Records shown |
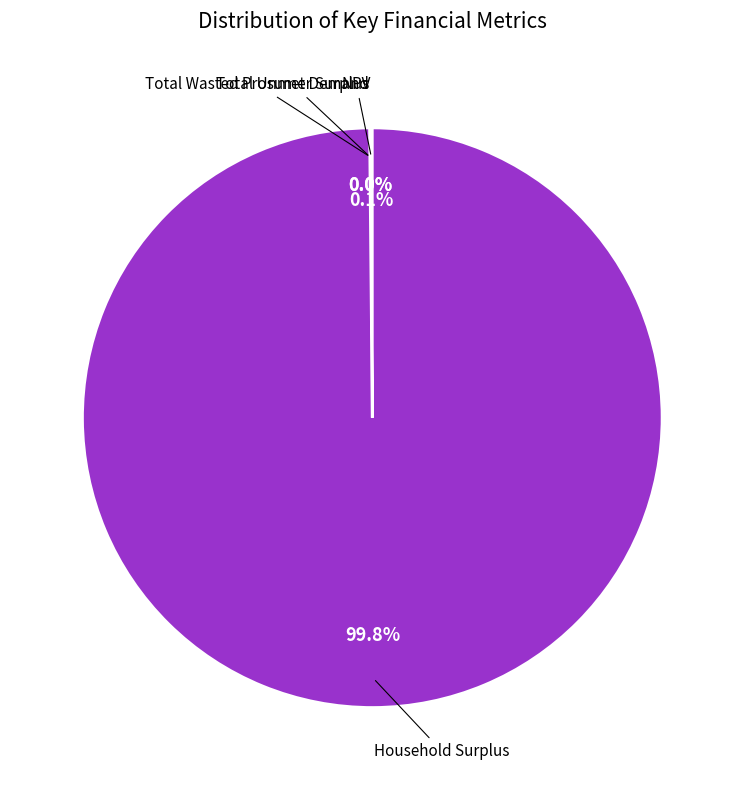

To the nearest percent, what portion does Household Surplus represent?

100%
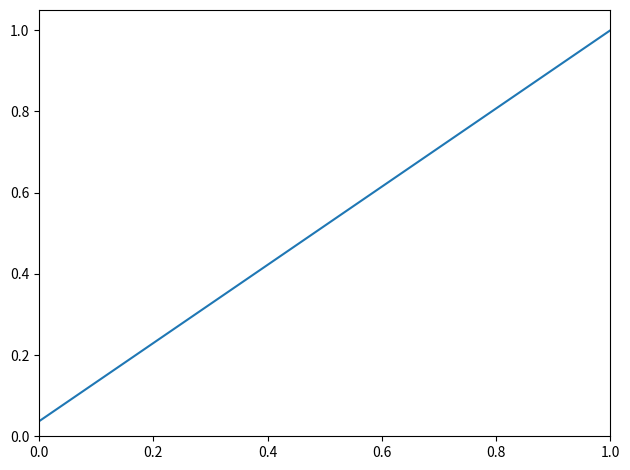

How many lines are shown in the chart?

1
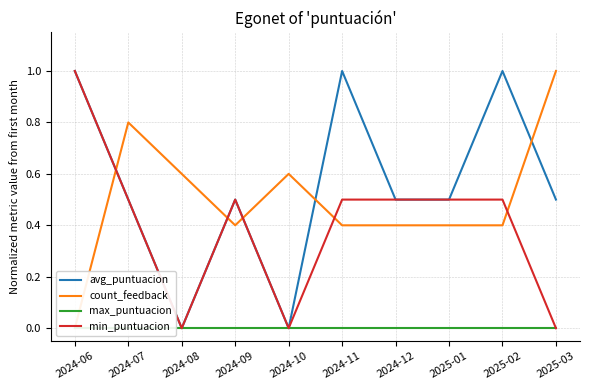

Does the chart have visible grid lines?

Yes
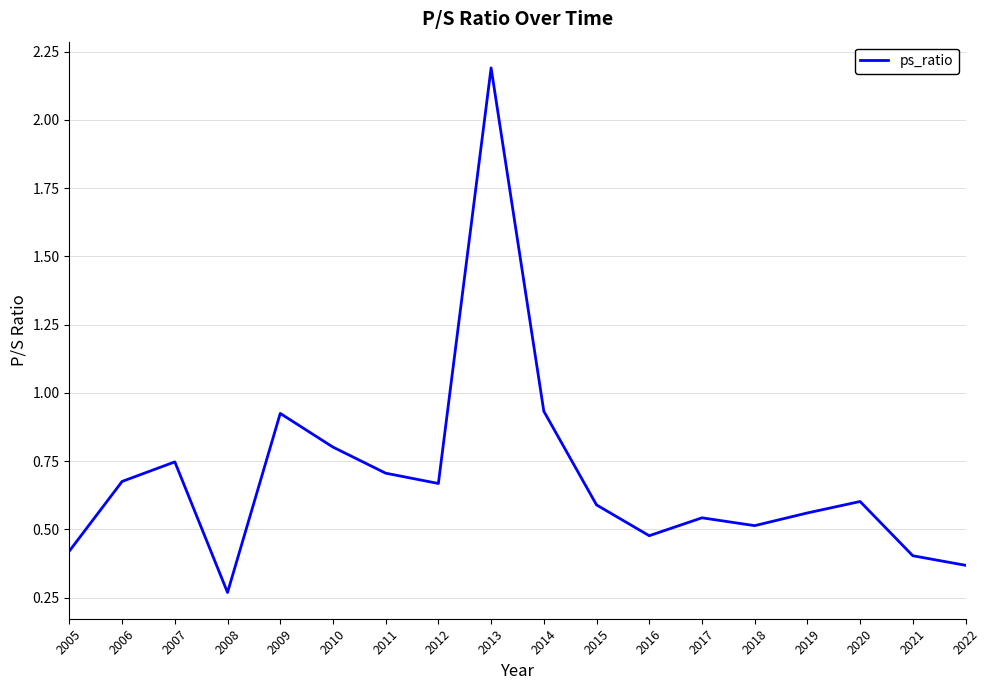

What is the sum of all values?

12.4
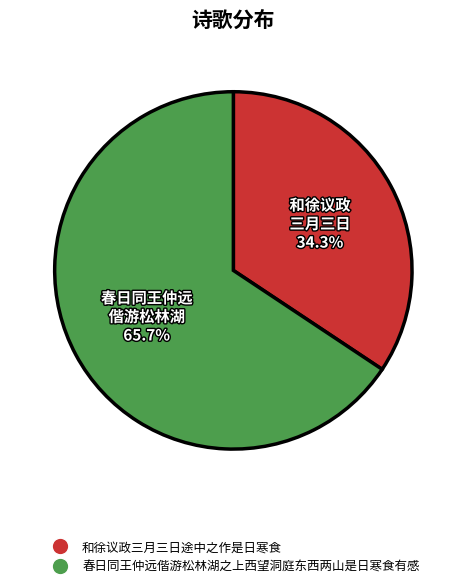

Combined, do 春日同王仲远偕游松林湖之上西望洞庭东西两山是日寒食有感 and 和徐议政三月三日途中之作是日寒食 account for over 50%?

Yes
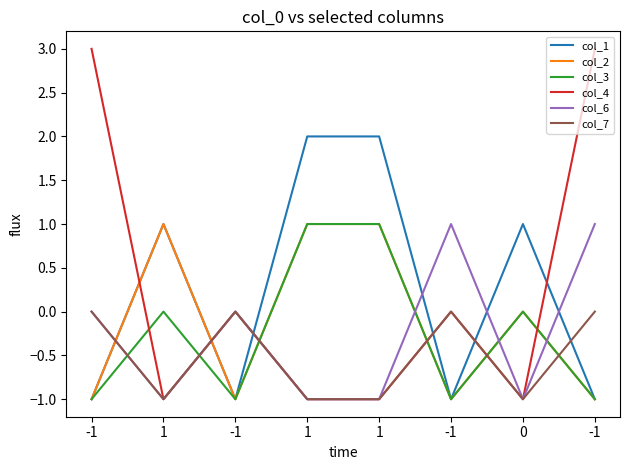

Does the chart display data point markers on the line(s)?

No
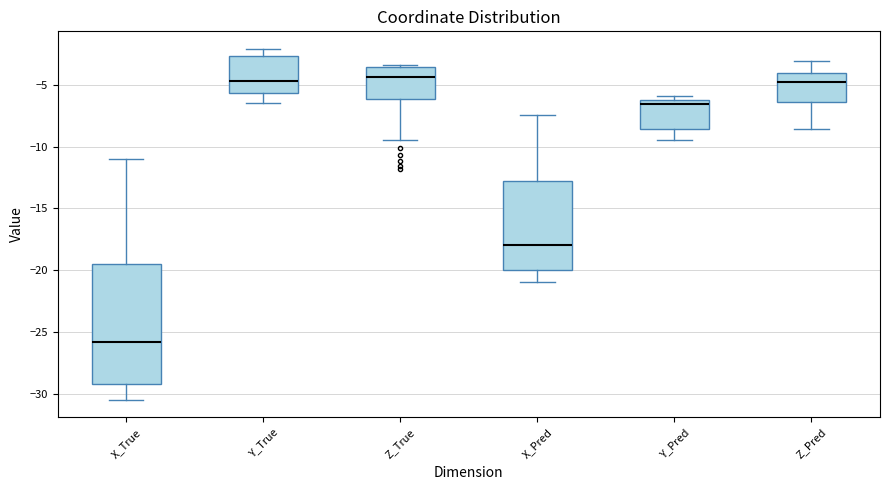

Which box's median line is the lowest?

X_True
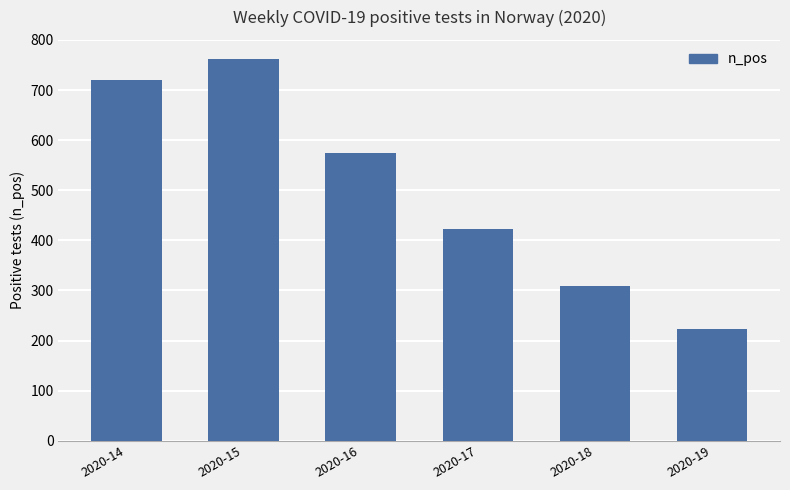

How many values are below 575?

3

Task to carry out |
Please quote the whole listing above word for word, leaving out the pictures.

Problem solution |
To the nearest percent, what portion does Household Surplus represent?

100%

How many lines are shown in the chart?

1

Does the chart have visible grid lines?

Yes

What is the sum of all values?

12.4

Combined, do 春日同王仲远偕游松林湖之上西望洞庭东西两山是日寒食有感 and 和徐议政三月三日途中之作是日寒食 account for over 50%?

Yes

Does the chart display data point markers on the line(s)?

No

Which box's median line is the lowest?

X_True

How many values are below 575?

3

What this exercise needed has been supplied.